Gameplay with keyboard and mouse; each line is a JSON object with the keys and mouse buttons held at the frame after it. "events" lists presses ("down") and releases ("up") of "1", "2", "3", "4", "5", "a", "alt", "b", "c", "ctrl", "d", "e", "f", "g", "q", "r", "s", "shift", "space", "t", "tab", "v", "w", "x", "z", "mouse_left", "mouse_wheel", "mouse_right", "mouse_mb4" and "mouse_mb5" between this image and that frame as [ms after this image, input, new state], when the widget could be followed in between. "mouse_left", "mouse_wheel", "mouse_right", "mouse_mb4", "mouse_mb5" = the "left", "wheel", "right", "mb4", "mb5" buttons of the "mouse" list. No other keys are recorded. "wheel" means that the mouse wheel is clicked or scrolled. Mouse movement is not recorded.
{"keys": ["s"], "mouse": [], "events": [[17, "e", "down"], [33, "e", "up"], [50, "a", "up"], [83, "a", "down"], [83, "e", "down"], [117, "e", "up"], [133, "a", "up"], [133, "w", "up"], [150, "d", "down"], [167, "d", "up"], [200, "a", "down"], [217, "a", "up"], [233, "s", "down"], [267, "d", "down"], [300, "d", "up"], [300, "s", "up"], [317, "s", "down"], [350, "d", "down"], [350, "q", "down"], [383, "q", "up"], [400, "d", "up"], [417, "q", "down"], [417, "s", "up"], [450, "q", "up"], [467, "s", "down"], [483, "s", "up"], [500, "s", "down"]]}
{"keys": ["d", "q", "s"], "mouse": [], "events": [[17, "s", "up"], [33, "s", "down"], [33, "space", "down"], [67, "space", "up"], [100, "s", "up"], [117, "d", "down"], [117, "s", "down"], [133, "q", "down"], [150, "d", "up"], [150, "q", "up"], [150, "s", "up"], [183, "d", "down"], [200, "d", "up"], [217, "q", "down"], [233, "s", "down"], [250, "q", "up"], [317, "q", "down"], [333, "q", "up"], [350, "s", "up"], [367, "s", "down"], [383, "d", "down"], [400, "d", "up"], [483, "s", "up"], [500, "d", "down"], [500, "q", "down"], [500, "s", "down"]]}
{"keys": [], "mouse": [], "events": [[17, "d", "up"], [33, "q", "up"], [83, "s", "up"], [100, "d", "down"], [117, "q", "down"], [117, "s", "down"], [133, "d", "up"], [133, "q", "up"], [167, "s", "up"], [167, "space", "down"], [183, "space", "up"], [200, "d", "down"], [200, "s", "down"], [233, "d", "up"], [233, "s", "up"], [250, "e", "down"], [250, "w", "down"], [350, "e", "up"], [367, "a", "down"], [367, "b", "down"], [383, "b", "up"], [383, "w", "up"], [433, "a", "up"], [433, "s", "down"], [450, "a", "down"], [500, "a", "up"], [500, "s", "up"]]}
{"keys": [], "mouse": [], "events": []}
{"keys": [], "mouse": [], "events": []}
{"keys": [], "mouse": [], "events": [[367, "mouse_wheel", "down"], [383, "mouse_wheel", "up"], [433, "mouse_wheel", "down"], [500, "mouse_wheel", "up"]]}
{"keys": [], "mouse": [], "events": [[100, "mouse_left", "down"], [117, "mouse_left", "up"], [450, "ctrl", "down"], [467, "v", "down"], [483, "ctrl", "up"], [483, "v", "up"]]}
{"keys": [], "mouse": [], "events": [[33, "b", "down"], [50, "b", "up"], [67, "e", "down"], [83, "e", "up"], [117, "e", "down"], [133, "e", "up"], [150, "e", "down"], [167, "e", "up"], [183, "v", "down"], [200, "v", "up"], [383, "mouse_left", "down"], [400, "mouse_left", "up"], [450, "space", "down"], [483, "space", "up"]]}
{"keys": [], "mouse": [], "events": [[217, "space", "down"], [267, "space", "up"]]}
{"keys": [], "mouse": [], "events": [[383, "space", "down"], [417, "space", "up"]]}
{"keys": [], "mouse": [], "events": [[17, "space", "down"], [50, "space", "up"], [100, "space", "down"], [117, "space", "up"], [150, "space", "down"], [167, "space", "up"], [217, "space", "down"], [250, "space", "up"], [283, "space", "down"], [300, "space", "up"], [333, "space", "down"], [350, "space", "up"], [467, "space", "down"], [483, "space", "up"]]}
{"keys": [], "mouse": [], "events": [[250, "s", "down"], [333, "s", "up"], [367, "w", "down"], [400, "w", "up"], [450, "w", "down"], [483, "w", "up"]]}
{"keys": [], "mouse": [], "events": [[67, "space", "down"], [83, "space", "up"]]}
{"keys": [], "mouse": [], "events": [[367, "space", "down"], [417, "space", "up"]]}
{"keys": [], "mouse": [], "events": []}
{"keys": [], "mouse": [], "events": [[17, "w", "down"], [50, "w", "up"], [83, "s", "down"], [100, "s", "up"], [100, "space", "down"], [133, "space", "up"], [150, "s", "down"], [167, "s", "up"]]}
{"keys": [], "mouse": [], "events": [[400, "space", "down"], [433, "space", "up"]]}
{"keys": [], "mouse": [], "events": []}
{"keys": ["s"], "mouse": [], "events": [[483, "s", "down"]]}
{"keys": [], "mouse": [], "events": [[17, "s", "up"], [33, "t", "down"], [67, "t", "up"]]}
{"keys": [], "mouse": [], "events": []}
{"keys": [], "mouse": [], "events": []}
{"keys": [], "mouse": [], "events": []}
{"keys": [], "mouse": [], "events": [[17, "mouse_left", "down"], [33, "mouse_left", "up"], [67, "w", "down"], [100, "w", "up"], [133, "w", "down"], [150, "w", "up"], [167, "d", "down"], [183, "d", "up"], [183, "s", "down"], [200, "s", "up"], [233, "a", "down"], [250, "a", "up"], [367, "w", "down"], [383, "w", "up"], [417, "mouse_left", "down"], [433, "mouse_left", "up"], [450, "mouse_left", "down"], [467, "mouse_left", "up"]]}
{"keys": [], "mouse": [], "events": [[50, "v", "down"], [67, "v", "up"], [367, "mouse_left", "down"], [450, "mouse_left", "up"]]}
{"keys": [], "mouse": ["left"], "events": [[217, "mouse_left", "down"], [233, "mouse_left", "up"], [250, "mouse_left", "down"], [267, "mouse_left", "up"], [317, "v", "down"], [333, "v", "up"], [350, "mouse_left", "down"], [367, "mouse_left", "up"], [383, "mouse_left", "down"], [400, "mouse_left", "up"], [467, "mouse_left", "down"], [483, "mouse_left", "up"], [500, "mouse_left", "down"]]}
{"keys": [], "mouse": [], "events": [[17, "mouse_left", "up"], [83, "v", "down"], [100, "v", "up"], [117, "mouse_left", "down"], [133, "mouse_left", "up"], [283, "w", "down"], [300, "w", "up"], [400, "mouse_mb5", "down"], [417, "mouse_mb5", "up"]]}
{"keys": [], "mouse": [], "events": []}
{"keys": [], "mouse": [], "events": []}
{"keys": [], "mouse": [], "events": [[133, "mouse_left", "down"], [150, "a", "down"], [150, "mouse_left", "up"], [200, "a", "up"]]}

## [WORK ORDER]
Word for word, repeat the records above.

## [ANSWER FOR THE TASK]
Gameplay with keyboard and mouse; each line is a JSON object with the keys and mouse buttons held at the frame after it. "events" lists presses ("down") and releases ("up") of "1", "2", "3", "4", "5", "a", "alt", "b", "c", "ctrl", "d", "e", "f", "g", "q", "r", "s", "shift", "space", "t", "tab", "v", "w", "x", "z", "mouse_left", "mouse_wheel", "mouse_right", "mouse_mb4" and "mouse_mb5" between this image and that frame as [ms after this image, input, new state], when the widget could be followed in between. "mouse_left", "mouse_wheel", "mouse_right", "mouse_mb4", "mouse_mb5" = the "left", "wheel", "right", "mb4", "mb5" buttons of the "mouse" list. No other keys are recorded. "wheel" means that the mouse wheel is clicked or scrolled. Mouse movement is not recorded.
{"keys": ["s"], "mouse": [], "events": [[17, "e", "down"], [33, "e", "up"], [50, "a", "up"], [83, "a", "down"], [83, "e", "down"], [117, "e", "up"], [133, "a", "up"], [133, "w", "up"], [150, "d", "down"], [167, "d", "up"], [200, "a", "down"], [217, "a", "up"], [233, "s", "down"], [267, "d", "down"], [300, "d", "up"], [300, "s", "up"], [317, "s", "down"], [350, "d", "down"], [350, "q", "down"], [383, "q", "up"], [400, "d", "up"], [417, "q", "down"], [417, "s", "up"], [450, "q", "up"], [467, "s", "down"], [483, "s", "up"], [500, "s", "down"]]}
{"keys": ["d", "q", "s"], "mouse": [], "events": [[17, "s", "up"], [33, "s", "down"], [33, "space", "down"], [67, "space", "up"], [100, "s", "up"], [117, "d", "down"], [117, "s", "down"], [133, "q", "down"], [150, "d", "up"], [150, "q", "up"], [150, "s", "up"], [183, "d", "down"], [200, "d", "up"], [217, "q", "down"], [233, "s", "down"], [250, "q", "up"], [317, "q", "down"], [333, "q", "up"], [350, "s", "up"], [367, "s", "down"], [383, "d", "down"], [400, "d", "up"], [483, "s", "up"], [500, "d", "down"], [500, "q", "down"], [500, "s", "down"]]}
{"keys": [], "mouse": [], "events": [[17, "d", "up"], [33, "q", "up"], [83, "s", "up"], [100, "d", "down"], [117, "q", "down"], [117, "s", "down"], [133, "d", "up"], [133, "q", "up"], [167, "s", "up"], [167, "space", "down"], [183, "space", "up"], [200, "d", "down"], [200, "s", "down"], [233, "d", "up"], [233, "s", "up"], [250, "e", "down"], [250, "w", "down"], [350, "e", "up"], [367, "a", "down"], [367, "b", "down"], [383, "b", "up"], [383, "w", "up"], [433, "a", "up"], [433, "s", "down"], [450, "a", "down"], [500, "a", "up"], [500, "s", "up"]]}
{"keys": [], "mouse": [], "events": []}
{"keys": [], "mouse": [], "events": []}
{"keys": [], "mouse": [], "events": [[367, "mouse_wheel", "down"], [383, "mouse_wheel", "up"], [433, "mouse_wheel", "down"], [500, "mouse_wheel", "up"]]}
{"keys": [], "mouse": [], "events": [[100, "mouse_left", "down"], [117, "mouse_left", "up"], [450, "ctrl", "down"], [467, "v", "down"], [483, "ctrl", "up"], [483, "v", "up"]]}
{"keys": [], "mouse": [], "events": [[33, "b", "down"], [50, "b", "up"], [67, "e", "down"], [83, "e", "up"], [117, "e", "down"], [133, "e", "up"], [150, "e", "down"], [167, "e", "up"], [183, "v", "down"], [200, "v", "up"], [383, "mouse_left", "down"], [400, "mouse_left", "up"], [450, "space", "down"], [483, "space", "up"]]}
{"keys": [], "mouse": [], "events": [[217, "space", "down"], [267, "space", "up"]]}
{"keys": [], "mouse": [], "events": [[383, "space", "down"], [417, "space", "up"]]}
{"keys": [], "mouse": [], "events": [[17, "space", "down"], [50, "space", "up"], [100, "space", "down"], [117, "space", "up"], [150, "space", "down"], [167, "space", "up"], [217, "space", "down"], [250, "space", "up"], [283, "space", "down"], [300, "space", "up"], [333, "space", "down"], [350, "space", "up"], [467, "space", "down"], [483, "space", "up"]]}
{"keys": [], "mouse": [], "events": [[250, "s", "down"], [333, "s", "up"], [367, "w", "down"], [400, "w", "up"], [450, "w", "down"], [483, "w", "up"]]}
{"keys": [], "mouse": [], "events": [[67, "space", "down"], [83, "space", "up"]]}
{"keys": [], "mouse": [], "events": [[367, "space", "down"], [417, "space", "up"]]}
{"keys": [], "mouse": [], "events": []}
{"keys": [], "mouse": [], "events": [[17, "w", "down"], [50, "w", "up"], [83, "s", "down"], [100, "s", "up"], [100, "space", "down"], [133, "space", "up"], [150, "s", "down"], [167, "s", "up"]]}
{"keys": [], "mouse": [], "events": [[400, "space", "down"], [433, "space", "up"]]}
{"keys": [], "mouse": [], "events": []}
{"keys": ["s"], "mouse": [], "events": [[483, "s", "down"]]}
{"keys": [], "mouse": [], "events": [[17, "s", "up"], [33, "t", "down"], [67, "t", "up"]]}
{"keys": [], "mouse": [], "events": []}
{"keys": [], "mouse": [], "events": []}
{"keys": [], "mouse": [], "events": []}
{"keys": [], "mouse": [], "events": [[17, "mouse_left", "down"], [33, "mouse_left", "up"], [67, "w", "down"], [100, "w", "up"], [133, "w", "down"], [150, "w", "up"], [167, "d", "down"], [183, "d", "up"], [183, "s", "down"], [200, "s", "up"], [233, "a", "down"], [250, "a", "up"], [367, "w", "down"], [383, "w", "up"], [417, "mouse_left", "down"], [433, "mouse_left", "up"], [450, "mouse_left", "down"], [467, "mouse_left", "up"]]}
{"keys": [], "mouse": [], "events": [[50, "v", "down"], [67, "v", "up"], [367, "mouse_left", "down"], [450, "mouse_left", "up"]]}
{"keys": [], "mouse": ["left"], "events": [[217, "mouse_left", "down"], [233, "mouse_left", "up"], [250, "mouse_left", "down"], [267, "mouse_left", "up"], [317, "v", "down"], [333, "v", "up"], [350, "mouse_left", "down"], [367, "mouse_left", "up"], [383, "mouse_left", "down"], [400, "mouse_left", "up"], [467, "mouse_left", "down"], [483, "mouse_left", "up"], [500, "mouse_left", "down"]]}
{"keys": [], "mouse": [], "events": [[17, "mouse_left", "up"], [83, "v", "down"], [100, "v", "up"], [117, "mouse_left", "down"], [133, "mouse_left", "up"], [283, "w", "down"], [300, "w", "up"], [400, "mouse_mb5", "down"], [417, "mouse_mb5", "up"]]}
{"keys": [], "mouse": [], "events": []}
{"keys": [], "mouse": [], "events": []}
{"keys": [], "mouse": [], "events": [[133, "mouse_left", "down"], [150, "a", "down"], [150, "mouse_left", "up"], [200, "a", "up"]]}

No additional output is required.